鍼治療は、週一回のペースでおこなう。三叉神経第1枝領域の低周波鍼通電をおこない、頸肩、背中の筋硬結、自律神経の安定を図る目的で夾脊穴に刺鍼、慢性疲労症候群の治療では、椎骨動脈の血流改善と頸部交感神経の抑制を目的に胸鎖乳突筋、斜角筋に刺鍼をおこなう。

-経過-

3週間を経過。眩しさがやや減弱してきた。
1ヶ月半経過。眩しさは殆ど気にならなくなる。頸や肩の凝り感は残るものの、以前ほどつらくはない。
2ヶ月経過。ボトックス14週目。ボトックスの効果は薄れてきている頃だが、眼瞼痙攣の症状は以前ほどつらくない。ただ、顔をしかめてしまうため、眉間に凝りを感じる。
3ヶ月経過。数日前ボトックス注射を受ける。今までで一番効果が良いように感じる。
5ヶ月経過。ボトックスが効いている間は、眼瞼痙攣の症状は殆ど気にならないようになる。アモキサンの服用を中止する。
7ヶ月経過。アモキサンの服用を中止してしばらくの間は、リバウンドのためか、倦怠感や鬱状態、眼瞼痙攣の症状が悪化したが、その後安定する。
7ヶ月経過。ボトックスの効果が切れている頃でも、瞼が重くなる程度。ボトックス注射を受ける。
10ヶ月経過。ボトックスの効果は切れてきている頃だが、症状は殆ど気にならない。日によって倦怠感を感じたり、気分が落ち込んだりするものの、以前よりは軽い。
12ヶ月経過。眼瞼痙攣の症状は、たまに瞼が重く感じることはあるものの、概ね調子良い。ボトックスは打たずに、様子を見てみることに。
15ヶ月経過。この頃より、瞼の重さを感じることは殆どなくなる。たまに倦怠感を感じる。気分は安定している。
18か月経過。眼瞼痙攣の症状が消失して三ヶ月ほど経つ。たまに倦怠感を感じるものの、眼瞼痙攣は寛解したので、鍼治療はここで終了とする。


-症例2無効例-

45才 男性

約3年前から左下瞼がピクピクと痙攣し始め、徐々に左瞼がギューっと閉じてしまうようになる。その後、左眼につられて右眼も閉じてしまうようになる。その他に羞明感、ドライアイ。
16週に一度程度、都内眼科病院にてボトックス注射を受ける。
症状は、左右では左眼の方が強く、朝よりも午後、夕方にかけて強くなる。休日には比較的軽い。人と対面している時は強くなるが、会議などで大勢の前でプレゼンや発表している時などには症状は出にくい。

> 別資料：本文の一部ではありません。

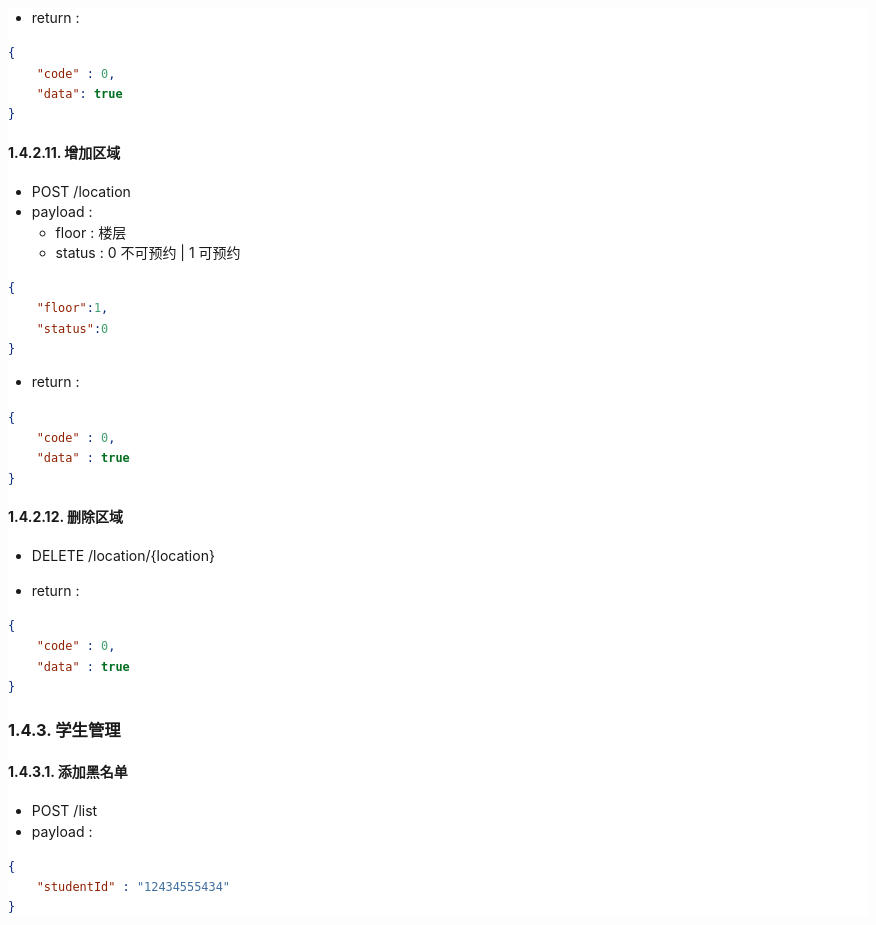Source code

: - return :

```json
{
    "code" : 0,
    "data": true
}
```

#### 1.4.2.11. 增加区域

- POST /location
- payload :
  - floor : 楼层
  - status : 0 不可预约 | 1 可预约

```json
{
    "floor":1,
    "status":0
}
```

- return :

```json
{
    "code" : 0,
    "data" : true
}

```

#### 1.4.2.12. 删除区域

- DELETE /location/{location}

- return :

```json
{
    "code" : 0,
    "data" : true
}
```

### 1.4.3. 学生管理

#### 1.4.3.1. 添加黑名单

- POST /list
- payload :

```json
{
    "studentId" : "12434555434"
}
```
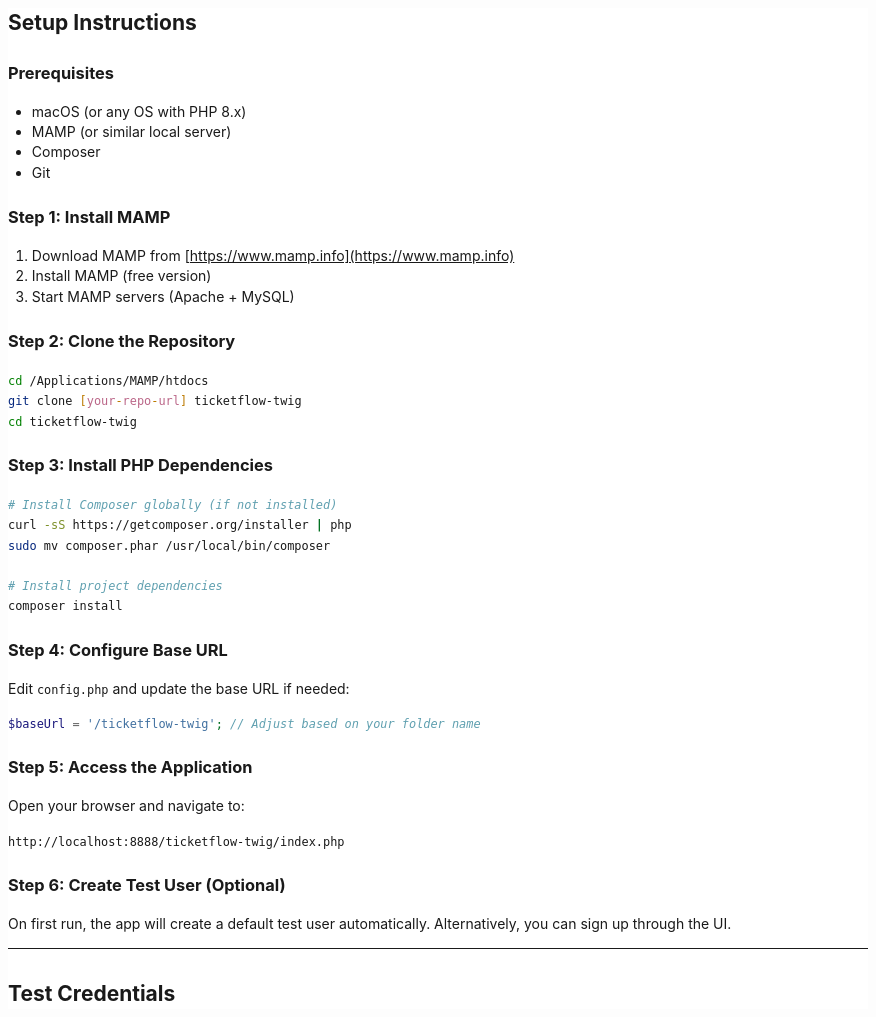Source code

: 
##  Setup Instructions

### Prerequisites
- macOS (or any OS with PHP 8.x)
- MAMP (or similar local server)
- Composer
- Git

### Step 1: Install MAMP
1. Download MAMP from [https://www.mamp.info](https://www.mamp.info)
2. Install MAMP (free version)
3. Start MAMP servers (Apache + MySQL)

### Step 2: Clone the Repository
```bash
cd /Applications/MAMP/htdocs
git clone [your-repo-url] ticketflow-twig
cd ticketflow-twig
```

### Step 3: Install PHP Dependencies
```bash
# Install Composer globally (if not installed)
curl -sS https://getcomposer.org/installer | php
sudo mv composer.phar /usr/local/bin/composer

# Install project dependencies
composer install
```

### Step 4: Configure Base URL
Edit `config.php` and update the base URL if needed:
```php
$baseUrl = '/ticketflow-twig'; // Adjust based on your folder name
```

### Step 5: Access the Application
Open your browser and navigate to:
```
http://localhost:8888/ticketflow-twig/index.php
```

### Step 6: Create Test User (Optional)
On first run, the app will create a default test user automatically. Alternatively, you can sign up through the UI.

---

##  Test Credentials
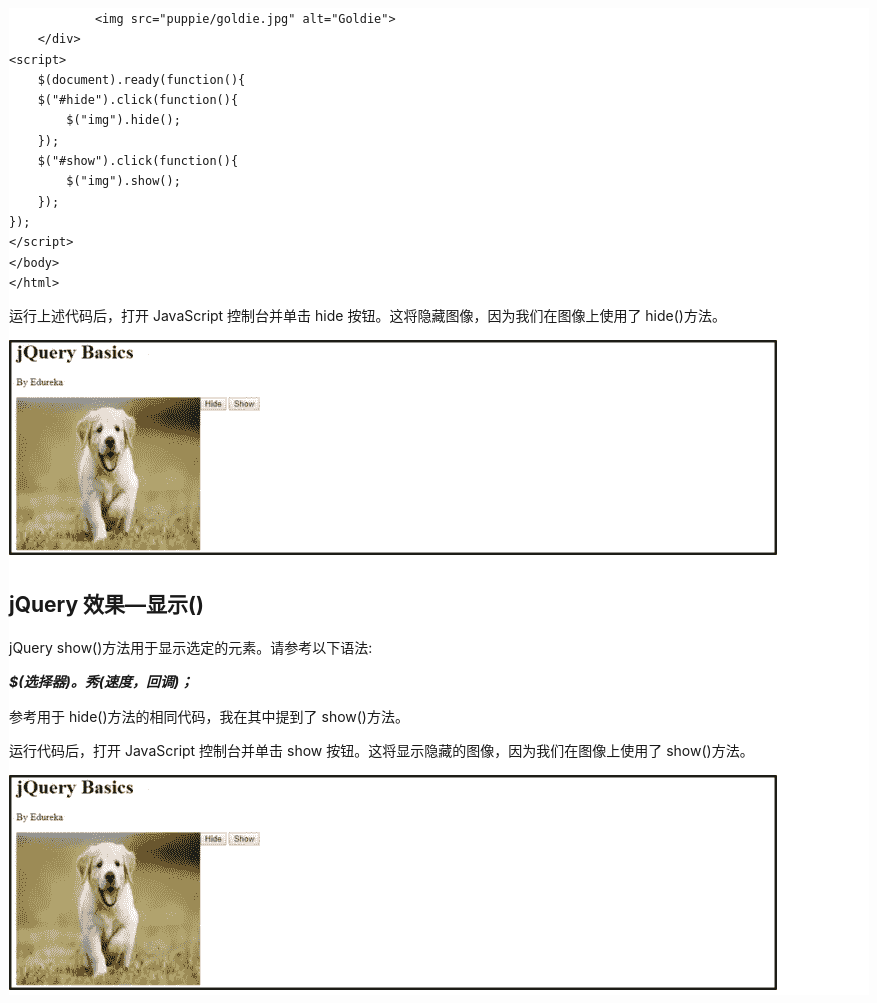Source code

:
 ```
            <img src="puppie/goldie.jpg" alt="Goldie"> 
    </div>
<script>
    $(document).ready(function(){
    $("#hide").click(function(){
        $("img").hide();
    });
    $("#show").click(function(){
        $("img").show();
    });
});
</script>
</body>
</html>
```

运行上述代码后，打开 JavaScript 控制台并单击 hide 按钮。这将隐藏图像，因为我们在图像上使用了 hide()方法。

![](img/83f100e3371163e7f4ce9faae5c5e517.png)

## jQuery 效果—显示()

jQuery show()方法用于显示选定的元素。请参考以下语法:

***$(选择器)。秀(速度，回调)；***

参考用于 hide()方法的相同代码，我在其中提到了 show()方法。

运行代码后，打开 JavaScript 控制台并单击 show 按钮。这将显示隐藏的图像，因为我们在图像上使用了 show()方法。

![](img/83f100e3371163e7f4ce9faae5c5e517.png)
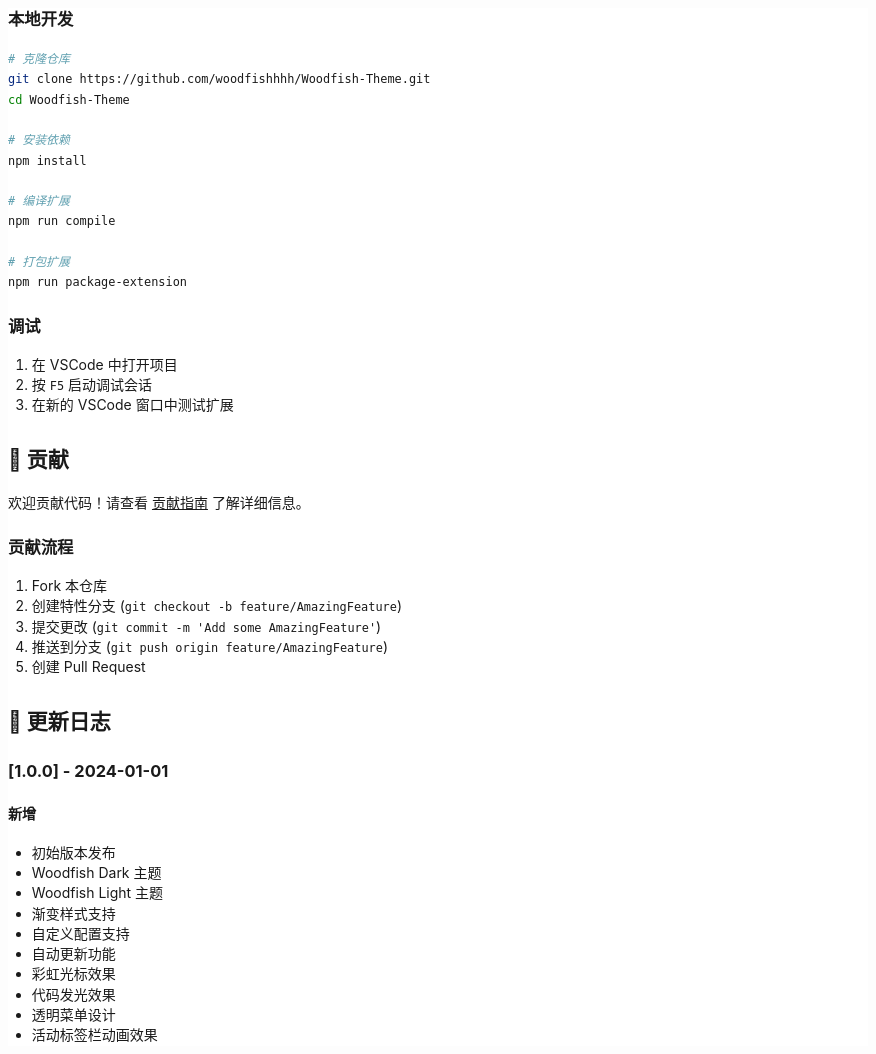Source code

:### 本地开发

```bash
# 克隆仓库
git clone https://github.com/woodfishhhh/Woodfish-Theme.git
cd Woodfish-Theme

# 安装依赖
npm install

# 编译扩展
npm run compile

# 打包扩展
npm run package-extension
```

### 调试

1. 在 VSCode 中打开项目  
2. 按 `F5` 启动调试会话  
3. 在新的 VSCode 窗口中测试扩展

## 🤝 贡献

欢迎贡献代码！请查看 [贡献指南](CONTRIBUTING.md) 了解详细信息。

### 贡献流程

1. Fork 本仓库  
2. 创建特性分支 (`git checkout -b feature/AmazingFeature`)  
3. 提交更改 (`git commit -m 'Add some AmazingFeature'`)  
4. 推送到分支 (`git push origin feature/AmazingFeature`)  
5. 创建 Pull Request

## 📝 更新日志

### [1.0.0] - 2024-01-01

#### 新增
- 初始版本发布  
- Woodfish Dark 主题  
- Woodfish Light 主题  
- 渐变样式支持  
- 自定义配置支持  
- 自动更新功能  
- 彩虹光标效果  
- 代码发光效果  
- 透明菜单设计  
- 活动标签栏动画效果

身体所見:筋肉質で体格が良い。筋肉は非常に柔軟で硬結は殆ど見当たらない。肩こりなどの自覚は殆どない。

鍼治療では、三叉神経第1枝領域の低周波鍼通電をおこない、天柱、肩井や背部夾脊穴などに刺鍼。しかし硬結が無いため、どこに刺しても手ごたえの様なものが感じられなかった。
治療直後は症状が軽減するものの、数時間すると元にもどってしまう。
6回ほど治療したものの、治療効果が持続することは無かった。

本症例のように、筋緊張を殆ど伴わない眼瞼痙攣は非常に珍しいのですが、筋緊張(硬結)が無いという事は、鍼治療において治療するべきポイントがそもそも無いということになってしまうせいか、治療効果を上げることが難しいように感じた例でした。